Mme Chekeba Hachemi a ensuite cité un certain nombre d'expériences vécues pour illustrer la nécessité d'une éducation aux principes de base d'hygiène et de santé ainsi que de la formation des cadres administratifs. Elle a, à ce titre, évoqué l'action conduite par certains groupes de presse français et souhaité que puisse être prolongée cette diffusion d'informations à la population afghane, qui lit avec intérêt les quelques journaux qui peuvent être distribués.
Mme Chekeba Hachemi a souligné l'intérêt et l'importance de la multiplicité d'actions ciblées sur des projets ponctuels et regretté la moindre intensité de l'intérêt des médias pour la situation en Afghanistan.
Elle a fait observer que la présence d'une femme parmi les candidats aux prochaines élections constituait un pas en avant, et a rappelé qu'elle avait été la première femme nommée diplomate.
Mme Maryse Bergé-Lavigne s'est interrogée sur la sécurité du peuple afghan et sur les risques liés à la présence des troupes étrangères.
Mme Chekeba Hachemi a répondu que la présence étrangère était bien perçue par la population afghane et ne suscitait aucune animosité, avant de faire observer que les programmes de reconstruction régionale comportent une dimension à la fois civile et militaire.
Elle a rappelé la réussite que constituait l'absorption, en 2002, de deux millions de réfugiés afghans et indiqué que subsistent encore trois millions de réfugiés ayant la volonté de revenir en Afghanistan, ce qui nécessite la mise en place de programmes adaptés.
Mme Hélène Luc a demandé des précisions sur l'évolution de l'épidémie de sida en Afghanistan et sur la situation des maternités.
Mme Chekeba Hachemi a indiqué, qu'au delà des annonces ponctuelles de cas de sida en Afghanistan, il convenait de rappeler que le délabrement du système de santé ne permettait pas de dénombrer le nombre de cas avec précision.

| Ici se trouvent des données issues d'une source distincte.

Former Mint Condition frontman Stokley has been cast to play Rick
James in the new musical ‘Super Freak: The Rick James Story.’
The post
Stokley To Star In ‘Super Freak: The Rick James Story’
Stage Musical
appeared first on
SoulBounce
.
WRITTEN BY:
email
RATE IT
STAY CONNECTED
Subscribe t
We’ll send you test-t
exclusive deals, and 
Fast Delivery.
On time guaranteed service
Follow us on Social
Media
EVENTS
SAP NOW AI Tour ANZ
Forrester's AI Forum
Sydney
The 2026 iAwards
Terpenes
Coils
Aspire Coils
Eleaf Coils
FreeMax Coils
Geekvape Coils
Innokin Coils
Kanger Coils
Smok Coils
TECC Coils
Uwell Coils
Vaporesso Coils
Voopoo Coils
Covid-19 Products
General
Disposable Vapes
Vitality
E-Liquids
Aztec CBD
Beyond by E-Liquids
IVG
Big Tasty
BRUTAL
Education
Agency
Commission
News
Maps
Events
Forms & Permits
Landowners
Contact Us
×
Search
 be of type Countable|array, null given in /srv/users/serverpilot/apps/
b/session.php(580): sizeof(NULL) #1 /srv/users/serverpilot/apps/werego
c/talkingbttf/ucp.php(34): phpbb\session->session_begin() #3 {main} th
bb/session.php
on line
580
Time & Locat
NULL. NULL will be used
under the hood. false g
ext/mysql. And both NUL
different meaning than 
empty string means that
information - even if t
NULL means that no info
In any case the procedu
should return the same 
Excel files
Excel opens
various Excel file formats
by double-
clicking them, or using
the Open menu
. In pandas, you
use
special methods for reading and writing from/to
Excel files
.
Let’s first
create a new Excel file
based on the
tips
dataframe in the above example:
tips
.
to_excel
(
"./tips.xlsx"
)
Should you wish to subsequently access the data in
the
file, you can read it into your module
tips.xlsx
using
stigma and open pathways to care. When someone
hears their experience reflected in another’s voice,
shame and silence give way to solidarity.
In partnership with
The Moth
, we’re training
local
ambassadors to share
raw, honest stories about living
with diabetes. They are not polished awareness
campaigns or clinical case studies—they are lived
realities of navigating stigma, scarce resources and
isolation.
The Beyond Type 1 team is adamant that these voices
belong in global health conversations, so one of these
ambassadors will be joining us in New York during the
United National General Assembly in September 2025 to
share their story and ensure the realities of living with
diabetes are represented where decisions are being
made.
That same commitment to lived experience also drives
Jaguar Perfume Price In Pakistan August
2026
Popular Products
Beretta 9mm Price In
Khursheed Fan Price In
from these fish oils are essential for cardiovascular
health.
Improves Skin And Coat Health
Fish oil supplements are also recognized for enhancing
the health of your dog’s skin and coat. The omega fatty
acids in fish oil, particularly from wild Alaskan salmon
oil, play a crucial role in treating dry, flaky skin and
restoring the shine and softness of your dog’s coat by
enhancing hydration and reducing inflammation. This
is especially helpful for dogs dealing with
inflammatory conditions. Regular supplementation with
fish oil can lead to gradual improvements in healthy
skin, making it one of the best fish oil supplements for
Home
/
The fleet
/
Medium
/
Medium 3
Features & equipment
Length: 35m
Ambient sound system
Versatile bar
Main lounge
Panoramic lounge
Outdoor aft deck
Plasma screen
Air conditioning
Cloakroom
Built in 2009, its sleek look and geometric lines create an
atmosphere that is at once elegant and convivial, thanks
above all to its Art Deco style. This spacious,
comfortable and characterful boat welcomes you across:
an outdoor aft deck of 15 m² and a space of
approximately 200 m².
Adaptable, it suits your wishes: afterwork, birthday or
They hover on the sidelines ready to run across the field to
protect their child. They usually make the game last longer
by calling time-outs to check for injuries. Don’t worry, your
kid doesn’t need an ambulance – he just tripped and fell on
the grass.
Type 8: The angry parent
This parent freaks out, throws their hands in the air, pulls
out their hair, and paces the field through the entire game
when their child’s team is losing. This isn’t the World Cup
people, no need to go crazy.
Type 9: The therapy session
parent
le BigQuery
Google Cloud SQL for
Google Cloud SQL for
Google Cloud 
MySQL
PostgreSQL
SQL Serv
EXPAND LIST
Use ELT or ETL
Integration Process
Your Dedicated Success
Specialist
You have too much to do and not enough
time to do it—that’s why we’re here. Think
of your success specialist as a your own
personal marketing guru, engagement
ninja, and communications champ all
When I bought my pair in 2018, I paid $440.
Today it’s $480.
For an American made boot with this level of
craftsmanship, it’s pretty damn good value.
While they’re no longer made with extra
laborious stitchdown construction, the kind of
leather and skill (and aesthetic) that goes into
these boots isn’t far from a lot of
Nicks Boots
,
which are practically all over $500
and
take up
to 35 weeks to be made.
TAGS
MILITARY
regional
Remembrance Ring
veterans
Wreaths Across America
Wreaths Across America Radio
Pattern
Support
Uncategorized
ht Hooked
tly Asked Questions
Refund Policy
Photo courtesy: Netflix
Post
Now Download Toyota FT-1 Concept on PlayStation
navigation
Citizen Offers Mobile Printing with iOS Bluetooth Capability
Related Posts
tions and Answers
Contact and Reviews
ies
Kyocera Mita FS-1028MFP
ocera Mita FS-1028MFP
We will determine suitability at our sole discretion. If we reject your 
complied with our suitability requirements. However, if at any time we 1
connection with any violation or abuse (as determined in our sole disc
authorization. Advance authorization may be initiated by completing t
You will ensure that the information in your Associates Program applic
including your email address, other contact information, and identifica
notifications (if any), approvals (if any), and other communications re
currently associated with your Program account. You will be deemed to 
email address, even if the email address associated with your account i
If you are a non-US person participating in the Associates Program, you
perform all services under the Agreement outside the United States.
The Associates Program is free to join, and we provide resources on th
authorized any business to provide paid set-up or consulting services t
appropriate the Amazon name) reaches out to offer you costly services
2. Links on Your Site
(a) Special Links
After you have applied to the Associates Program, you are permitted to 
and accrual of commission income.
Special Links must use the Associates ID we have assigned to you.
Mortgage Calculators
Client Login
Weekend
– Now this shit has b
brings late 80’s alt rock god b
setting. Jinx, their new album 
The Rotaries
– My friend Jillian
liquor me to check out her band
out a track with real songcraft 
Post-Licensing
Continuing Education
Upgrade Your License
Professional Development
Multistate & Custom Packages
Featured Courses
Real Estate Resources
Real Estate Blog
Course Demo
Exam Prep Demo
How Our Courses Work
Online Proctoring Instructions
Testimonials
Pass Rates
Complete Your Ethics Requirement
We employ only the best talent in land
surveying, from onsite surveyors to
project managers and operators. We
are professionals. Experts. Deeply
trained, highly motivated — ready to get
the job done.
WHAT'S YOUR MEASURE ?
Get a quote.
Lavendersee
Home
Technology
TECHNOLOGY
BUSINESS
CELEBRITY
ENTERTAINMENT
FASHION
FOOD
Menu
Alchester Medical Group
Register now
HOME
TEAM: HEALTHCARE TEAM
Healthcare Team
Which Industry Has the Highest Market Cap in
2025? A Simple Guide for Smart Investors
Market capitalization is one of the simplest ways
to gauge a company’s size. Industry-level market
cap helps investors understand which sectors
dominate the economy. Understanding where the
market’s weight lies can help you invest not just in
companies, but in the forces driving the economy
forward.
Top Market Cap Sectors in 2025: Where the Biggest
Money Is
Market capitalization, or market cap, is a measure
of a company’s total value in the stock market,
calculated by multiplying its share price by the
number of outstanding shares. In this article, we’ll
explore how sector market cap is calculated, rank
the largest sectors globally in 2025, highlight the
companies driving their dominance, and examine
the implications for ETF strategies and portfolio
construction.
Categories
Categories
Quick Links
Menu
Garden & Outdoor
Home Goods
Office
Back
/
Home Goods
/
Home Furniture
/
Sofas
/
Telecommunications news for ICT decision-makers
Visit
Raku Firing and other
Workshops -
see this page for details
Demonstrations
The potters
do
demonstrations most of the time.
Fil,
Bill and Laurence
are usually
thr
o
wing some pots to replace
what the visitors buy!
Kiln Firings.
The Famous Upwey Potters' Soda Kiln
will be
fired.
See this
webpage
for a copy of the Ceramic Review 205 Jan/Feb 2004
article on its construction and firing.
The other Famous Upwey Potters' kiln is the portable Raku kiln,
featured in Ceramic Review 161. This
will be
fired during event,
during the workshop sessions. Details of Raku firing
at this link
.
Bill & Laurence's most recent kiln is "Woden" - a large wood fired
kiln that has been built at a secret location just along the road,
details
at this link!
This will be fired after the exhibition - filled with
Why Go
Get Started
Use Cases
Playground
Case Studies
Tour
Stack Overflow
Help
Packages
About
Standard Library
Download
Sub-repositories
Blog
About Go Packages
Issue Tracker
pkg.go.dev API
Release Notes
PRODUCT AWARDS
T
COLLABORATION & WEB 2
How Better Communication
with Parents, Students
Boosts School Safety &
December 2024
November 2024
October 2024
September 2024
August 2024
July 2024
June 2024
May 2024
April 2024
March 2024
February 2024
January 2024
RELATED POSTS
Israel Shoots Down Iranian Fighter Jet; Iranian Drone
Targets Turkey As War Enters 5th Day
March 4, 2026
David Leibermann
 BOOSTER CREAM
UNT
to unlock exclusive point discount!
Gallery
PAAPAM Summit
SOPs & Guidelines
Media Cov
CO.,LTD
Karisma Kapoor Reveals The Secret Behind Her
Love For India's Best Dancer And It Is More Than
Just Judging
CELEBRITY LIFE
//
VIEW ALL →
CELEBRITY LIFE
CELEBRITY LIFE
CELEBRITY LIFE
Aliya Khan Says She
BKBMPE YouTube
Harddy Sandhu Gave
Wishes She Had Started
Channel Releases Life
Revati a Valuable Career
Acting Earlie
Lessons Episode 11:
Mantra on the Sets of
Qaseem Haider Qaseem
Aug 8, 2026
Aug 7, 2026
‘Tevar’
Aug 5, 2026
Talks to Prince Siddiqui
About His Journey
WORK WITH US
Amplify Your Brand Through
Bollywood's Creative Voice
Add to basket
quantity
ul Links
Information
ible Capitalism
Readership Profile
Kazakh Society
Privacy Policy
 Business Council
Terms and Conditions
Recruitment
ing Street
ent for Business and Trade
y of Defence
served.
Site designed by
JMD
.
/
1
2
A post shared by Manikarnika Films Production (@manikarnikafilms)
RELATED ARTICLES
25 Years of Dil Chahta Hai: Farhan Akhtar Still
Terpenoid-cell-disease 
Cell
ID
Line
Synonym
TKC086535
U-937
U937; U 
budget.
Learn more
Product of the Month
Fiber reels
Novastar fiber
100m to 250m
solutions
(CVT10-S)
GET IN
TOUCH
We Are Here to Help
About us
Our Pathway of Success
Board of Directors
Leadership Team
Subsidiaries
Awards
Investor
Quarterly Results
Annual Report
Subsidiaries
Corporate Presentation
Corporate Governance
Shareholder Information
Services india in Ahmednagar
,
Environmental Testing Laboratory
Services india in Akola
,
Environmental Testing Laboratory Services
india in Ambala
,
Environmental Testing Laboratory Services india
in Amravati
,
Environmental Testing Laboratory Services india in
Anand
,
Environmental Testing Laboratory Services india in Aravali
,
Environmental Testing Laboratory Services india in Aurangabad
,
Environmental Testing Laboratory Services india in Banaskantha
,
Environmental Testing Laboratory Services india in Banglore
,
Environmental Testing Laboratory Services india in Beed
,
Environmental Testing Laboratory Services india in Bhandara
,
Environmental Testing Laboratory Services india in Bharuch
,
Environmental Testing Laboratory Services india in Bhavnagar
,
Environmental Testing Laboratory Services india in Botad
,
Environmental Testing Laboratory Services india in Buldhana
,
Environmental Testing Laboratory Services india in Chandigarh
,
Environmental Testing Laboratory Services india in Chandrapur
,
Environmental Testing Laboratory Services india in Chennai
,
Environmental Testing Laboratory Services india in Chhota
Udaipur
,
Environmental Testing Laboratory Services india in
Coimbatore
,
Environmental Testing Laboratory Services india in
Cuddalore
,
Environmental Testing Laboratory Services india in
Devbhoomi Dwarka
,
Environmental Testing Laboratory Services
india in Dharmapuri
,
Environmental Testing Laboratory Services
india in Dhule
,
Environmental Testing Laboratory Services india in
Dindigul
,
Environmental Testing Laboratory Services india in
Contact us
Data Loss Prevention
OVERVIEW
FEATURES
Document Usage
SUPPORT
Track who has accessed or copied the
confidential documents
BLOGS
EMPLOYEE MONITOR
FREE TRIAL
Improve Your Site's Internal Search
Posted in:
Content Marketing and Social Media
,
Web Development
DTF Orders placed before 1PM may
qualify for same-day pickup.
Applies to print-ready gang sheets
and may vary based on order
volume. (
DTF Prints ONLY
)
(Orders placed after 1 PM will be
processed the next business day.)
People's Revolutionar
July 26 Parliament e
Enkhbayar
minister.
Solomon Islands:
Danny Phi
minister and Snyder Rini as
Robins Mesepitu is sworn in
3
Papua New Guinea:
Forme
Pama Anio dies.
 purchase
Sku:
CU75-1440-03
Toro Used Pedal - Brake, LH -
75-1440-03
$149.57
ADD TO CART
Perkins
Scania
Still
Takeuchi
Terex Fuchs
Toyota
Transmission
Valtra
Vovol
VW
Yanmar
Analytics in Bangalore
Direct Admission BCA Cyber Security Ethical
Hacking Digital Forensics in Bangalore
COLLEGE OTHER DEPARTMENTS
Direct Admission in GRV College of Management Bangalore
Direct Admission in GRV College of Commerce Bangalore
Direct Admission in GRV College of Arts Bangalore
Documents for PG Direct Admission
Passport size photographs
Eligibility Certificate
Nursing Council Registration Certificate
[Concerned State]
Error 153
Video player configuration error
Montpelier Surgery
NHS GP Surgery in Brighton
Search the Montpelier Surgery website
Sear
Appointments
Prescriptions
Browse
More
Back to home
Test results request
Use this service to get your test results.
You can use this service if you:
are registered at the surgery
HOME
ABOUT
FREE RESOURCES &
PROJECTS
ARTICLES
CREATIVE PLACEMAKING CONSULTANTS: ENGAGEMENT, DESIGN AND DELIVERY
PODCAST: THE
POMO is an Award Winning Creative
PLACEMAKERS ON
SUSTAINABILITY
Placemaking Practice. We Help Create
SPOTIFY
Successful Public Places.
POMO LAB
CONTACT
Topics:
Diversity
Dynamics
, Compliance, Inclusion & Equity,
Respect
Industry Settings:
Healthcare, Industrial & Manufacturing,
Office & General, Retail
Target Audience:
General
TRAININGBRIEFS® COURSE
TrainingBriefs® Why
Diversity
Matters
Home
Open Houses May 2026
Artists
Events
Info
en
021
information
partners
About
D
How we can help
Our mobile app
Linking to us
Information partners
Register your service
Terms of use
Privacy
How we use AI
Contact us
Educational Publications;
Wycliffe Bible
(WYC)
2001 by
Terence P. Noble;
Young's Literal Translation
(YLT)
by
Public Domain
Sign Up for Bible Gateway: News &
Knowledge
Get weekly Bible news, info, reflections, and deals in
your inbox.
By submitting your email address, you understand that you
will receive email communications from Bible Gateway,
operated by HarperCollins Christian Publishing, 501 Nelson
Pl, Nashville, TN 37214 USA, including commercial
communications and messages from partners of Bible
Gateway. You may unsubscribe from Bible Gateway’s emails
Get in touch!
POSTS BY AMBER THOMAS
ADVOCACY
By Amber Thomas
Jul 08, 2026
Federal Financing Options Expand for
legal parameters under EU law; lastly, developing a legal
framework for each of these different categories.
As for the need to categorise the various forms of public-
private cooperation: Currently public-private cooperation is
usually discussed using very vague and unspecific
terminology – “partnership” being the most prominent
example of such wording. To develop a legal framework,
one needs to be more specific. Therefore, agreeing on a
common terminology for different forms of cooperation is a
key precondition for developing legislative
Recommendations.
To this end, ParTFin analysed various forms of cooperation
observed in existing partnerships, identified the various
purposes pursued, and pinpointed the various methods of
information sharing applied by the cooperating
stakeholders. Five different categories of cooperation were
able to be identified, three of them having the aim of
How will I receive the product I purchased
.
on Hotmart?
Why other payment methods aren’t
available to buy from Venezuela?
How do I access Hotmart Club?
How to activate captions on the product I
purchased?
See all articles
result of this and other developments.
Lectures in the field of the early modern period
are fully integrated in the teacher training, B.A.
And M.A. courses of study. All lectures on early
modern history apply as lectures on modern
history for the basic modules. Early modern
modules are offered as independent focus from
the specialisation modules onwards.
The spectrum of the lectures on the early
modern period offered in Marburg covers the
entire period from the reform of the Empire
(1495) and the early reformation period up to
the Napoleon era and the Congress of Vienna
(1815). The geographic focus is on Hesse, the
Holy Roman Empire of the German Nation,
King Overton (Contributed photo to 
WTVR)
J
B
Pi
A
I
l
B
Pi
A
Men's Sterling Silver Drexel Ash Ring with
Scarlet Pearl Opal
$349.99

Puis elle a évoqué la rareté des maternités et souhaité, avant tout, des actions de formation de sages-femmes qui pourraient apporter une aide considérable dans les provinces.
Mme Gisèle Gautier, présidente, a souhaité que la délégation puisse être associée aux travaux de la commission des affaires étrangères sur l'Afghanistan. Elle a également proposé un éventuel déplacement de représentants de la délégation dans ce pays, tout en s'interrogeant sur les moyens concrets et efficaces d'apporter une contribution utile à l'Afghanistan.
Mme Chekeba Hachemi a évoqué l'intérêt d'un constat sur place de la réalité de la situation de la population afghane pour recenser et soutenir un certain nombre de projets et également pour apporter un élan d'optimisme.
Mme Gisèle Gautier, présidente, a estimé utile de prendre des initiatives parlementaires susceptibles de contrebalancer la diminution de l'intérêt des médias pour l'Afghanistan et s'est interrogée sur les actions précises qui pourraient être conduites par la délégation.
Mme Josiane Mathon a souhaité un ciblage des actions de soutien sur les domaines de la santé et de l'éducation.
Mme Maryse Bergé-Lavigne a demandé un catalogue des microprojets précis qui pourraient être parrainés par la délégation ou par ses membres.
Mme Hélène Luc a manifesté son intérêt pour le thème de la formation des maîtres en Afghanistan.
Mme Monique Cerisier ben Guiga a estimé qu'il convenait, dans bien des cas, de s'efforcer de remotiver les acteurs sur des microprojets précis.
Après avoir rappelé ses suggestions tendant à une action commune de la commission des affaires étrangères et de la délégation pour promouvoir des actions en faveur de la population afghane - y compris, éventuellement, en se rendant sur le terrain - Mme Gisèle Gautier, présidente, a manifesté son intention de relayer auprès du gouvernement français des demandes de soutien à un certain nombre de projets bien ciblés.
Elle a conclu les débats en rendant hommage à l'action de Mme Chekeba Hachemi.